• **Source extract**:
=== Begin Enclosure ===

# spark plug thread repair



## jack13man (Apr 28, 2008)

Hello again...I just have a quick question.....I have a chance to get a JD 170 with a 17hp Kawasaki motor. He said that the threads are stripped for the spark plug. Are these easily repairable or would it need a new head. He claims it only has about 100 hours or so on it so I would think it would be worth getting. Thanks for any help you can give.


----------



## 30yearTech (Sep 14, 2006)

jack13man said:


> Hello again...I just have a quick question.....I have a chance to get a JD 170 with a 17hp Kawasaki motor. He said that the threads are stripped for the spark plug. Are these easily repairable or would it need a new head. He claims it only has about 100 hours or so on it so I would think it would be worth getting. Thanks for any help you can give.


Without looking at the damage to the head, it's impossible to tell for sure. Most of the time it's not difficult to install a threaded insert to correct this type of problem as long as the head is not cracked or damaged too badly.


----------



## jack13man (Apr 28, 2008)

I have not seen this machine yet. I was told that the mans son in law tried to change the plug and stripped out the threads. Thanks for the response....I didn't really even think of the head being cracked. Any idea of what size the threaded insert would be or any idea of the cost? I have seen several thread repair kits available on line. I believe this to be a single cylinder but, heck, I'm not even sure of that. Thanks again for the quick response.


----------



## 30yearTech (Sep 14, 2006)

Most spark plugs have 14mm threads with the exception of some continental and Wisconsin engines, at least that I know of. I have never seen a Kawasaki with anything other then 14mm.

=== End Enclosure ===

• **Written task A**: Retype the spark plug forum thread between "Most spark plugs" and "other then 14mm.", inclusive.

• **Listed records**:
=== Begin Enclosure ===

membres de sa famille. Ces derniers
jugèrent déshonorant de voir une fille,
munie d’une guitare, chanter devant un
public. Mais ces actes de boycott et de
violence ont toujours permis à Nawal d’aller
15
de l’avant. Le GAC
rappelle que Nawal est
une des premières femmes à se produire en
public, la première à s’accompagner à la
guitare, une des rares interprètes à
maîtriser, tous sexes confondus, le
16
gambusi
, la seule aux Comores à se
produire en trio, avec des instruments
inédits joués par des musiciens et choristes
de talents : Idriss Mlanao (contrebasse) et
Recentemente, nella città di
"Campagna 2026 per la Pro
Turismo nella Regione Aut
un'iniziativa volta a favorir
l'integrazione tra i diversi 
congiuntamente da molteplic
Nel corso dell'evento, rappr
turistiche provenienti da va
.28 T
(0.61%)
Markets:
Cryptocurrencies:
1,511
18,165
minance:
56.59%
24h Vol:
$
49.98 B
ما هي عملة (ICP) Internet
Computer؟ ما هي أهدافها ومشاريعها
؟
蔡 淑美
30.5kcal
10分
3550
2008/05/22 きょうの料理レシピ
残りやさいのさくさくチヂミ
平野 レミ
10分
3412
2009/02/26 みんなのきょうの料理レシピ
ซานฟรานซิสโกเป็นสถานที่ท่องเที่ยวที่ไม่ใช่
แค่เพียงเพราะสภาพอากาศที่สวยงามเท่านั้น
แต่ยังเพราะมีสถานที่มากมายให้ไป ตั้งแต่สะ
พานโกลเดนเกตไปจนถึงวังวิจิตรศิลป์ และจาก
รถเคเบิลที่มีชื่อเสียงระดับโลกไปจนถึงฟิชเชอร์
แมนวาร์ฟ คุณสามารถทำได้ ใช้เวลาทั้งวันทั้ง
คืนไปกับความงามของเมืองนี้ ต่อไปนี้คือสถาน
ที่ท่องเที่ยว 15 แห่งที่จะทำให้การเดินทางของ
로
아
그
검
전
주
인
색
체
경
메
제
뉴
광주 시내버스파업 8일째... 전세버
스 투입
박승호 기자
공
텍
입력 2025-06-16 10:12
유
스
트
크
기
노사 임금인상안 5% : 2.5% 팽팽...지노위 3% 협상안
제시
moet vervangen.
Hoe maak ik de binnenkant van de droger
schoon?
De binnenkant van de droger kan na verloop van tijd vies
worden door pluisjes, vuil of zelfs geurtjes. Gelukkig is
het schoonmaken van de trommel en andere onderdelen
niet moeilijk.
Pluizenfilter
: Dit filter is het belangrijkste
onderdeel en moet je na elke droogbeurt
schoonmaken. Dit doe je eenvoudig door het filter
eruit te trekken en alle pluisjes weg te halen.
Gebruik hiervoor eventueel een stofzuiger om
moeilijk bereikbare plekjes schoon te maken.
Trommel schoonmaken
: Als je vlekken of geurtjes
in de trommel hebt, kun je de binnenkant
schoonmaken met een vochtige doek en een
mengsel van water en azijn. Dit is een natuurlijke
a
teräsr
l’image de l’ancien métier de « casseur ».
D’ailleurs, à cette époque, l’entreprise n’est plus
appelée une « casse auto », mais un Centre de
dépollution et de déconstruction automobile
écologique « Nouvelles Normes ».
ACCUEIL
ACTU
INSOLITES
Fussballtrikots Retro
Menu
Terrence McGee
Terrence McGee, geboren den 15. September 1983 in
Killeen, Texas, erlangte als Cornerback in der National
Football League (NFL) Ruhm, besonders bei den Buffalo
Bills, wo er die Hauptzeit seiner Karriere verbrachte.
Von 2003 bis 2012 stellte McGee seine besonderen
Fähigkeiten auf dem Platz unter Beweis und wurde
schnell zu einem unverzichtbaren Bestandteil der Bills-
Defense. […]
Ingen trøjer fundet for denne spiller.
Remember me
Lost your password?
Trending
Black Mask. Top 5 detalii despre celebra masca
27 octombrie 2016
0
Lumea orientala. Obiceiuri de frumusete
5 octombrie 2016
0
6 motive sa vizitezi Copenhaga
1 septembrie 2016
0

=== End Enclosure ===

• **Written task B**: Please echo the listing from its first line through the line holding "คืนไปกับความงา", inclusive, and nothing more.

• **Task answer A**:
Most spark plugs have 14mm threads with the exception of some continental and Wisconsin engines, at least that I know of. I have never seen a Kawasaki with anything other then 14mm.

• **Task answer B**:
membres de sa famille. Ces derniers
jugèrent déshonorant de voir une fille,
munie d’une guitare, chanter devant un
public. Mais ces actes de boycott et de
violence ont toujours permis à Nawal d’aller
15
de l’avant. Le GAC
rappelle que Nawal est
une des premières femmes à se produire en
public, la première à s’accompagner à la
guitare, une des rares interprètes à
maîtriser, tous sexes confondus, le
16
gambusi
, la seule aux Comores à se
produire en trio, avec des instruments
inédits joués par des musiciens et choristes
de talents : Idriss Mlanao (contrebasse) et
Recentemente, nella città di
"Campagna 2026 per la Pro
Turismo nella Regione Aut
un'iniziativa volta a favorir
l'integrazione tra i diversi 
congiuntamente da molteplic
Nel corso dell'evento, rappr
turistiche provenienti da va
.28 T
(0.61%)
Markets:
Cryptocurrencies:
1,511
18,165
minance:
56.59%
24h Vol:
$
49.98 B
ما هي عملة (ICP) Internet
Computer؟ ما هي أهدافها ومشاريعها
؟
蔡 淑美
30.5kcal
10分
3550
2008/05/22 きょうの料理レシピ
残りやさいのさくさくチヂミ
平野 レミ
10分
3412
2009/02/26 みんなのきょうの料理レシピ
ซานฟรานซิสโกเป็นสถานที่ท่องเที่ยวที่ไม่ใช่
แค่เพียงเพราะสภาพอากาศที่สวยงามเท่านั้น
แต่ยังเพราะมีสถานที่มากมายให้ไป ตั้งแต่สะ
พานโกลเดนเกตไปจนถึงวังวิจิตรศิลป์ และจาก
รถเคเบิลที่มีชื่อเสียงระดับโลกไปจนถึงฟิชเชอร์
แมนวาร์ฟ คุณสามารถทำได้ ใช้เวลาทั้งวันทั้ง
คืนไปกับความงามของเมืองนี้ ต่อไปนี้คือสถาน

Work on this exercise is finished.